Durante os dois milênios da era cristã, o ser humano tem refletido bastante sobre a questão que analisamos e, assim, abordar algumas das formulações constante do acervo de conhecimentos à nossa disposição nos será de grande valia. Vamos considerar algumas das mais resistentes e racionalmente consagradas interpretações teóricas que tentam dar conta da “essência” do comportamento humano. Resumiremos a seguir aspectos centrais das concepções de mundo formuladas pelos pensadores Thomas Hobbes, Karl Marx, Sigmund Freud e Jean-François Lyotard, para identificar nelas elementos que possam auxiliar na tarefa de compreensão da questão da violência.

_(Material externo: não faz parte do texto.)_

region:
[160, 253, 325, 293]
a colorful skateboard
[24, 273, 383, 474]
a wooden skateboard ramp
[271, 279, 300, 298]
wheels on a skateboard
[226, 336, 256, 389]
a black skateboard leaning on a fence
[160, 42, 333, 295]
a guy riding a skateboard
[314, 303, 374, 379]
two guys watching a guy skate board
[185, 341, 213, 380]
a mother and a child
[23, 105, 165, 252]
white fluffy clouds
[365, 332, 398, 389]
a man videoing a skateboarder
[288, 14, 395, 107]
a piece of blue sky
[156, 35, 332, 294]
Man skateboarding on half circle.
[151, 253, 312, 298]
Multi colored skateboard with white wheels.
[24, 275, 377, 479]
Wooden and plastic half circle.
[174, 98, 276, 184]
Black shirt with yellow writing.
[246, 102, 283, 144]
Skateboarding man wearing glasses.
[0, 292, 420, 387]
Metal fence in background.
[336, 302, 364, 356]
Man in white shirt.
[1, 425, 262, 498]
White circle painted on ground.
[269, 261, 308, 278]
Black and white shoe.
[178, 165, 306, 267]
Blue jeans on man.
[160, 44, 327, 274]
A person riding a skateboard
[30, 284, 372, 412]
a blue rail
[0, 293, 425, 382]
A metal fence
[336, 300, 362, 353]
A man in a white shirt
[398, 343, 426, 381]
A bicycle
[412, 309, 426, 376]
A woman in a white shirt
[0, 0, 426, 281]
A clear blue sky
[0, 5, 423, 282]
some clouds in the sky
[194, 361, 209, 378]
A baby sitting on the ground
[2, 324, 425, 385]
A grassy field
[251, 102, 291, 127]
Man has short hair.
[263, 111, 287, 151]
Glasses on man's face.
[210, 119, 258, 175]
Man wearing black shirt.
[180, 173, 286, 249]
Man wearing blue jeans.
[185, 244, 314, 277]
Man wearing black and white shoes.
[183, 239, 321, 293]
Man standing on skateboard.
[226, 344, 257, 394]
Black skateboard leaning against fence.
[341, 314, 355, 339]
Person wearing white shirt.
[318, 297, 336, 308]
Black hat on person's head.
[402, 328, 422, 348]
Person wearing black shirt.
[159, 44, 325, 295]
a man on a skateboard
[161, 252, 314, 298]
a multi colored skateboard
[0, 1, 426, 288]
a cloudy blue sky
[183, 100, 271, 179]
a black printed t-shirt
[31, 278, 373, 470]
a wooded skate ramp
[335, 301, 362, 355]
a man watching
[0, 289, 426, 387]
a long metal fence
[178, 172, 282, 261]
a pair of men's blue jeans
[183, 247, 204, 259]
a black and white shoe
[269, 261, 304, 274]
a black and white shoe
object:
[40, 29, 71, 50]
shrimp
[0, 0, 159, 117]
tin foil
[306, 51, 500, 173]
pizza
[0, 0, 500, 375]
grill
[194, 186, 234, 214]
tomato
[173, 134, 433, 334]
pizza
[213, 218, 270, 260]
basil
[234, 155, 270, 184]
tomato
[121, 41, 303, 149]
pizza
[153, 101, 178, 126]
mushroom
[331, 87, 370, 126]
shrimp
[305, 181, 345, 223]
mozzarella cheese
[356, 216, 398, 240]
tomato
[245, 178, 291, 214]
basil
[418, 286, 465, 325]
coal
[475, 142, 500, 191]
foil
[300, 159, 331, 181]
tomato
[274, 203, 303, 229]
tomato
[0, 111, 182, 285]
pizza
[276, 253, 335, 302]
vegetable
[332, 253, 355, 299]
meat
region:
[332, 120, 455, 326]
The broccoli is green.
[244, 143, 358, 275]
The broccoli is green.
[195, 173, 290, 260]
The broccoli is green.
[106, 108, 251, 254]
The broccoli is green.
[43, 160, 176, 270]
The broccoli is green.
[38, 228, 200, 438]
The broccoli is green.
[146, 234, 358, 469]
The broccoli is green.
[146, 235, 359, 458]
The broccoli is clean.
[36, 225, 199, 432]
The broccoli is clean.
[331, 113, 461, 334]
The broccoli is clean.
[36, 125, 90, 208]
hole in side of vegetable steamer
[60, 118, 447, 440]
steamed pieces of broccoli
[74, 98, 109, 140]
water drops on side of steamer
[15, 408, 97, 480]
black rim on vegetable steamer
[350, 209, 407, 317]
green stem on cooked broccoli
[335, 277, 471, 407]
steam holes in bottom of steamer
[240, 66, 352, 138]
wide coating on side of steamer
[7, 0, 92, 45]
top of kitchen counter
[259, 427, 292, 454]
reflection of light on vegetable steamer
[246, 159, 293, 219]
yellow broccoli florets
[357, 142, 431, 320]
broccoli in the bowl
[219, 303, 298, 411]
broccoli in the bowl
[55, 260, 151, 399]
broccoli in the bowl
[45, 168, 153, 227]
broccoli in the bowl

Thomas Hobbes (1588-1679) defende uma tese sobre a definição do ser humano quase impossível de ser rejeitada. Sua frase lapidar, que expressa essa definição é: o homem, em estado de natureza, é o lobo do homem. Mas, o que seria o estado de natureza, para Hobbes? Uma situação caracterizada como um estado não político ou mesmo anti-político, constituído principalmente por indivíduos isolados, embora associáveis. Segundo Hobbes, a razão ensina que neste estado os indivíduos são dotados de direitos naturais: direito à vida, à liberdade, à igualdade e, em consonância com o último, o direito de todos “tomarem em suas próprias mãos”, a defesa dos seus direitos, quando usurpados ou simplesmente ameaçados. Para ilustrar, se alguém apenas ameaça atentar contra o direito de outro é lícito ao ameaçado, inclusive aliando-se a outros, atacar o primeiro.

O “estado natural” é, portanto, um estado de ausência completa de poder superior a todos os indivíduos. Mas, justamente, por causa da liberdade, da igualdade e da ausência de um poder comum, no “estado natural” os riscos de perecimento do homem são constantes. O estado natural tende essencialmente para a belicosidade, porque nele nada impede que alguém atente contra os direitos dos outros. Por isso, a razão aponta também para a necessidade de saída dos homens dessa condição para uma outra, que ofereça garantias dos seus direitos. O contrato celebrado entre os indivíduos para constituição da sociedade política surge, pois, como instrumento capaz de garantir a emancipação do homem da condição frágil do estado anterior.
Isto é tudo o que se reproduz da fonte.